I do that cause youtube videos say to have lean back slightly so that u can press without hitting ur face. They also ask to squeeze ur glutes and tense ur core.


#6

Yh i dont have a rack so i have to do this. I will try thise again at a gym then. Also i cant seem to get it under my chin or lay on my chest. Any ideas why that might be? I try keep my arms straight but never works either


#7

You’re starting position needs a lot of help. You lack tightness in your body.

Check out this video.


#8

I get this tightness feedback a lottt. How do u manage that?


#9

I start with my lower body and squeeze my glutes, just like the guy in the vid says to do. My next thing is to make a shelf with my lats and push my triceps against them while the bar is just above my clavicle. My grip is only slightly wider than shoulder width and my elbows are tight to my sides as I can get them. My arms are like a W basically.

I also like a false grip (thumbs with the rest of the fingers). It seems like it would be dangerous but I’ve never come close to having the bar roll out as long as my grip is secure. I try to keep my reps strict and imagine my power is starting from my lats and through my arms to my shoulders and the weight goes up.

I see people do this movement all different kind of ways, and maybe mine is the wrong way – but I noticed I could push up 135 finally when I adjusted my form to what I described. I used to do it with a wider grip and my elbows flared. Needless to say, that made my shoulder hurt quite a bit.


#10

[quote=“mrnuggets, post:6, topic:225574”]
i dont have a rack so i have to do this.[/quote]
That’s fine, you don’t need a rack, but you need to get the bar into position better. If you can do them at the gym and use a rack, that’ll skip the entire issue.

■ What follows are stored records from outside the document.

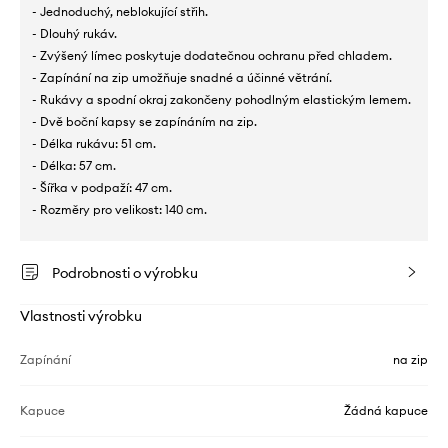
- Jednoduchý, neblokující střih.
- Dlouhý rukáv.
- Zvýšený límec poskytuje dodatečnou ochranu před chladem.
- Zapínání na zip umožňuje snadné a účinné větrání.
- Rukávy a spodní okraj zakončeny pohodlným elastickým lemem.
- Dvě boční kapsy se zapínáním na zip.
- Délka rukávu: 51 cm.
- Délka: 57 cm.
- Šířka v podpaží: 47 cm.
- Rozměry pro velikost: 140 cm.
Podrobnosti o výrobku
Vlastnosti výrobku
Zapínání
na zip
Kapuce
Žádná kapuce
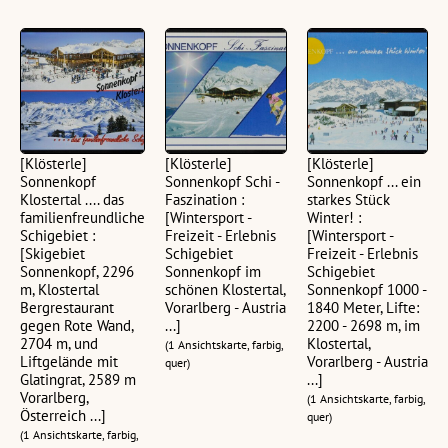
[Klösterle]
[Klösterle]
[Klösterle]
Sonnenkopf
Sonnenkopf Schi -
Sonnenkopf ... ein
Klostertal .... das
Faszination :
starkes Stück
familienfreundliche
[Wintersport -
Winter! :
Schigebiet :
Freizeit - Erlebnis
[Wintersport -
[Skigebiet
Schigebiet
Freizeit - Erlebnis
Sonnenkopf, 2296
Sonnenkopf im
Schigebiet
m, Klostertal
schönen Klostertal,
Sonnenkopf 1000 -
Bergrestaurant
Vorarlberg - Austria
1840 Meter, Lifte:
gegen Rote Wand,
...]
2200 - 2698 m, im
2704 m, und
Klostertal,
(1 Ansichtskarte, farbig,
Liftgelände mit
Vorarlberg - Austria
quer)
Glatingrat, 2589 m
...]
Vorarlberg,
(1 Ansichtskarte, farbig,
Österreich ...]
quer)
(1 Ansichtskarte, farbig,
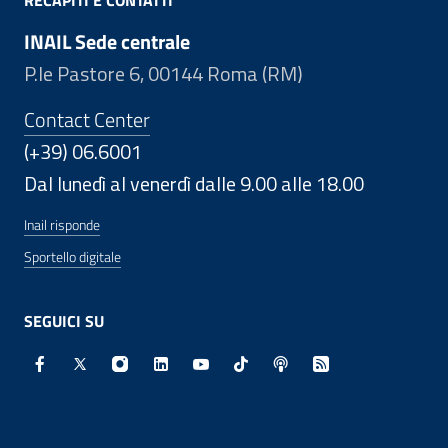
RECAPITI E CONTATTI
INAIL Sede centrale
P.le Pastore 6, 00144 Roma (RM)
Contact Center
(+39) 06.6001
Dal lunedì al venerdì dalle 9.00 alle 18.00
Inail risponde
Sportello digitale
SEGUICI SU
Facebook - Sito esterno - Apertura in nuova finestra
X - Sito esterno - Apertura in nuova finestra
Instagram - Sito esterno - Apertura in nuo
Linkedin - Sito esterno - Apertura in 
Youtube - Sito esterno - Apertur
TikTok - Sito esterno - Ape
Spreaker - Sito estern
Feed RSS - Apert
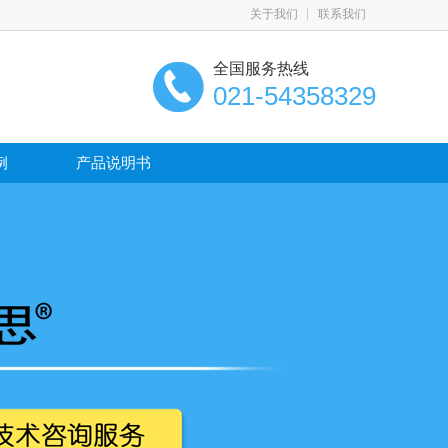
关于我们
联系我们
全国服务热线
021-54358329
例
产品说明书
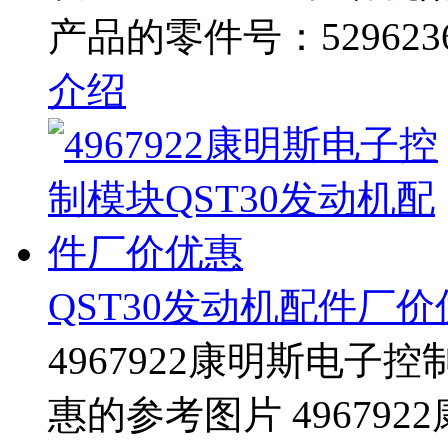
产品的零件号：529623
介绍
QST30发动机配件厂价
4967922康明斯电子
惠的参考图片 496792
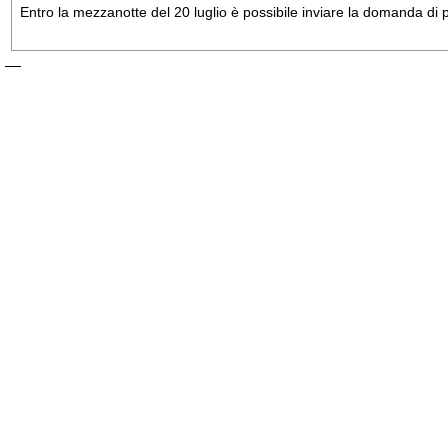
Entro la mezzanotte del 20 luglio è possibile inviare la domanda di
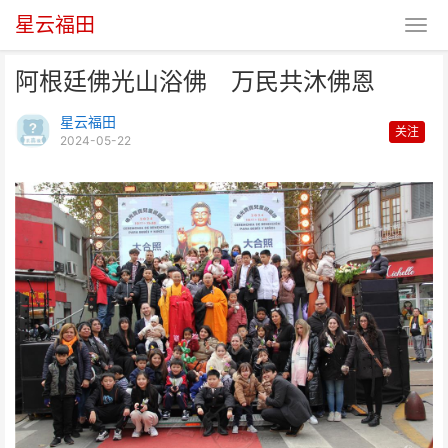
星云福田
阿根廷佛光山浴佛 万民共沐佛恩
星云福田
关注
2024-05-22
阿根廷佛光山浴佛 万民共沐佛恩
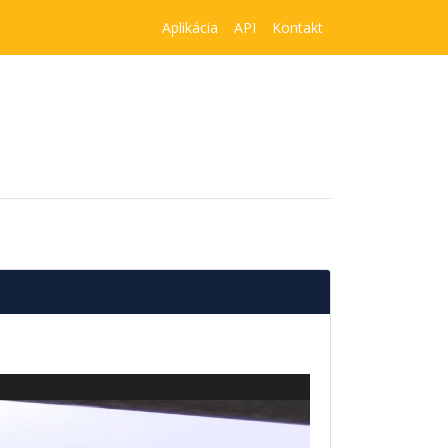
Aplikácia
API
Kontakt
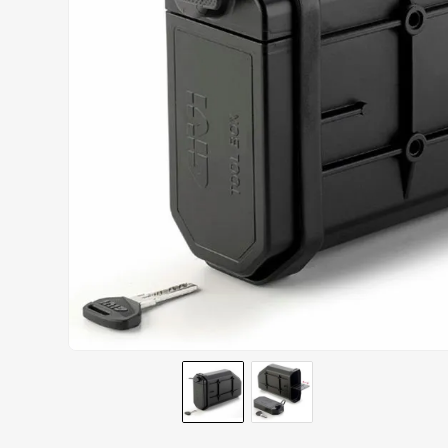
AIROH
9
º
BOTAS
10
º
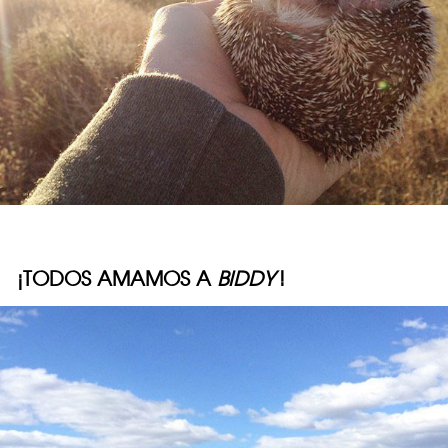
¡TODOS AMAMOS A
BIDDY
!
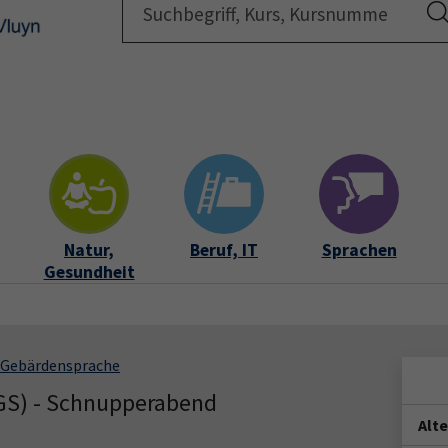
Startsei
Natur,
Beruf, IT
Sprachen
Gesundheit
Gebärdensprache
GS) - Schnupperabend
Alt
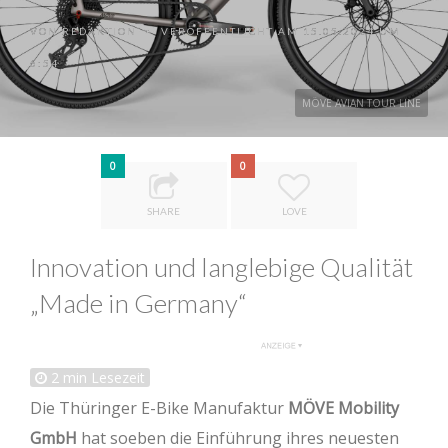
VON
REDAKTION
VERÖFFENTLICHT AM 15.05.2024 UM
•
6:54
MÖVE AVIAN TOUR LINE
0
0
SHARE
LOVE
Innovation und langlebige Qualität
„Made in Germany“
2
min Lesezeit
Die Thüringer E-Bike Manufaktur
MÖVE Mobility
GmbH
hat soeben die Einführung ihres neuesten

Could be a mobility issue. Some of these drills should help. It could also simply be how narrow or wide you’re grabbing the bar. That’s impossible to tell from the side-view video, but it seems like you’re grabbing the bar pretty narrow.

Lastly, how heavy was that weight for you? That second rep looked challenging. How many more reps could you have done with that weight? If you’re going too heavy, that can certainly cause shoulder pain.


#11

I could 5 reps with that weight for sure and i was grabbing it shoulder width apart.